Wednesday, November 29, 2017

Review: Draft No. 4

Draft No. 4 Draft No. 4 by John McPhee
My rating: 3 of 5 stars

Review of John McPhee’s Draft No. 4

So I was at that point in my own work of extended nonfiction writing – the point where I can’t decide whether I am essentially finished or need to start over with chapter one – when it seemed like a good idea to talk my troubles over with someone who’d been through them before. And who could be better than John McPhee, arguably the premier nonfiction writer of the last generation?

The good news is that McPhee talks here about wrestling with some of the same things that are weighing on me now. In his chapter on “Structure,” for instance, he talks about a kind of base, architectural sense to a prose piece. I get it, I think, and I feel good about myself for getting it. He’s letting me (us) in on technical talk. It’s esoteric, but that’s OK. We’re in the same business. If we were guitarists, it might be a matter of unusual tunings. If we were tailors, it might be about the nature of inseams.

And there is a lot of that good news. Just about every one of these chapters has something to offer. He talks about the nature of facts in nonfiction, siding with me (and with every serious thinker on the subject I know save a single writer who led a workshop I was in) that, if you know you’ve invented anything, or even if you suspect you’ve gotten anything wrong, then what you have is fiction, not nonfiction. It’s often fun to hear him talk about the various lengths his New Yorker fact checkers would go to determine whether the plaque on Sylvia Plath’s old apartment is the color and style the author declared or whether a World War II Japanese fire balloon really landed on the roof of the facility where they worked on the Manhattan Project.

I have gotten a decent splash of what I wanted when I picked up this book. It’s comforting to think about how I might abstract the organization of my own manuscript – about the geometric shape I could use to sketch it. It’s comforting as well to think about the matter of “omission.” There are great nuggets that just don’t fit. And it’s inspiring to hear him talk about the nature of interviewing subjects; I can see how talk show hosts do it, but it seems a different art for writers like him (and maybe like me). One good tip: you know the nuggets when you find them.

Given all that, I feel grateful that this book has come out at just the moment I need it. I have, in fact, set a record for least time between discovering a book in the New York Times Review of Books and then reading it in full: three days.

But, I have to throw a little shade, too. In tone here, it feels as if, hearing my questions (and my questions are implicitly the questions his students and other would-be writers ask) he feels license to go in whatever direction his mind takes him. He’s the one who says he’s writing about writing, but it often drifts into memoir. That, in itself, is fine – I wouldn’t be reading this if it weren’t from the great John McPhee. (And that’s not sarcasm even if it sounds a bit like it.) But there are times when the self-references seem to assume more familiarity with his life and oevre than I bargained for, when it feels as if he’s walking down the hall and assuming I’m at his heels hanging on his every word. It’s a privileged tone, and I guess I prefer a less condescending one.

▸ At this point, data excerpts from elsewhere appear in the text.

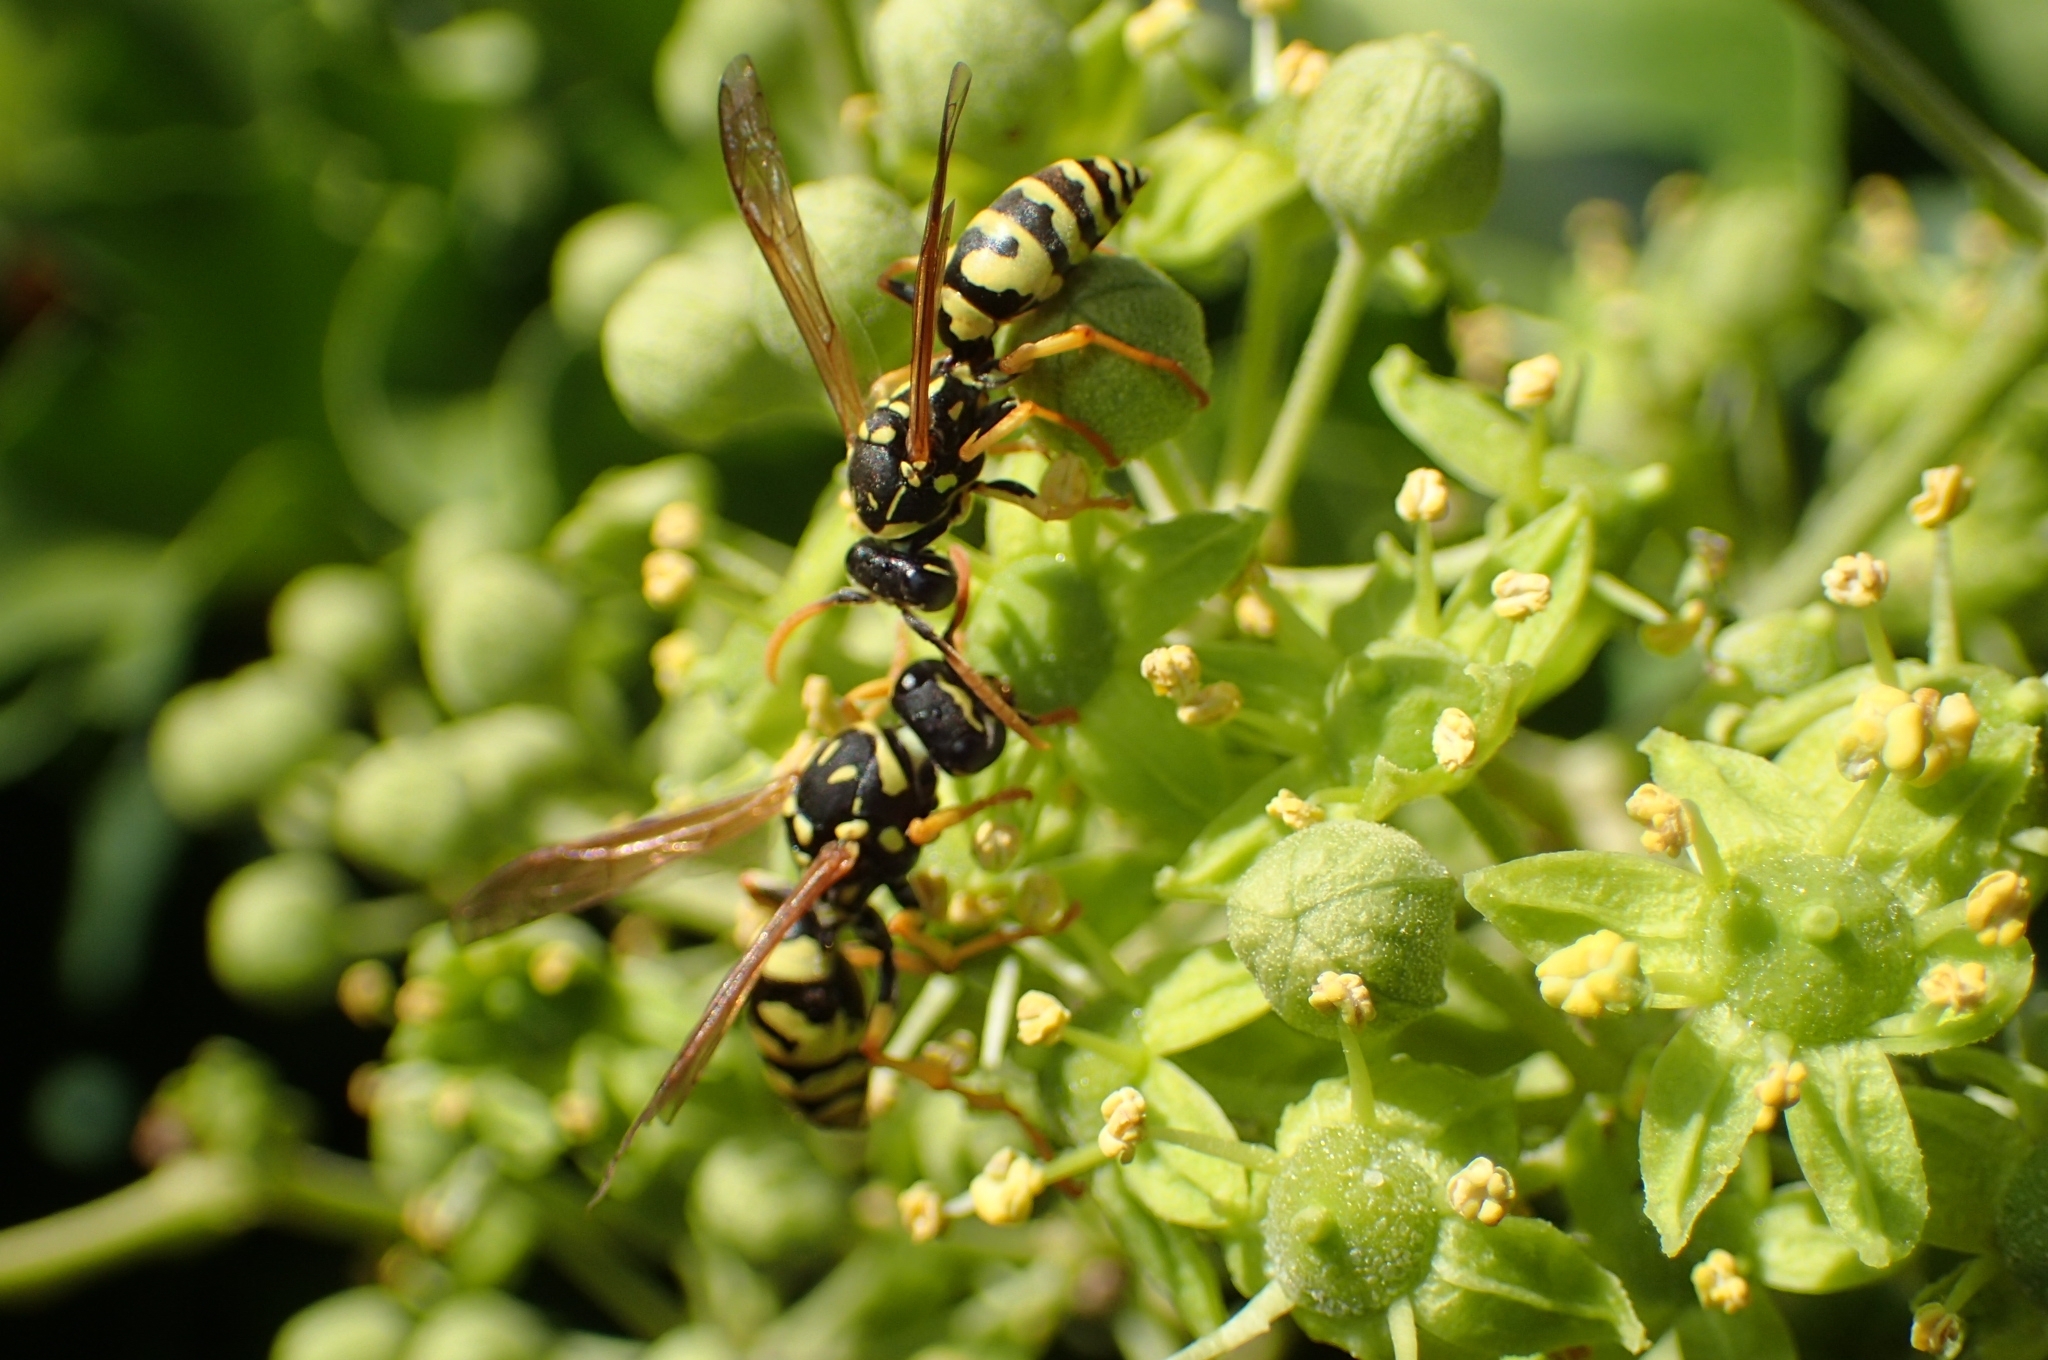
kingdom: Animalia
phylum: Arthropoda
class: Insecta
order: Hymenoptera
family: Eumenidae
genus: Polistes
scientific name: Polistes gallicus
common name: Paper wasp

In one of the later chapters, he talks about frame of reference, mocking himself and other writers for assuming that readers will get references that may be out of date or obscure. In many instances, I have that reaction to his stories. At times he describes an editor or writer from the New Yorker in detail; at others he presumes we know someone or that we recognize the standing of one mid-century magazine versus another.

Overall, I’m happy to forgive that mild self-centeredness. The lessons he has to impart are the product of an idiosyncratic career as a writer, so I’ll accept them idiosyncratically. I’ll also appreciate the digressions and stories that grow out of and give prelude to those lessons.

Still, as a Midwesterner who lived in New York only briefly – not long enough to adapt to the omnipresent bustle – I feel a bit removed from the wisdom here. Every story and every writer is different is a cardinal principle, and I endorse it. But sometimes here I feel as if the experienced man who’s helping me is also reminding me that his world is so different from mine that I’m going to have to solve my writing problems on my own.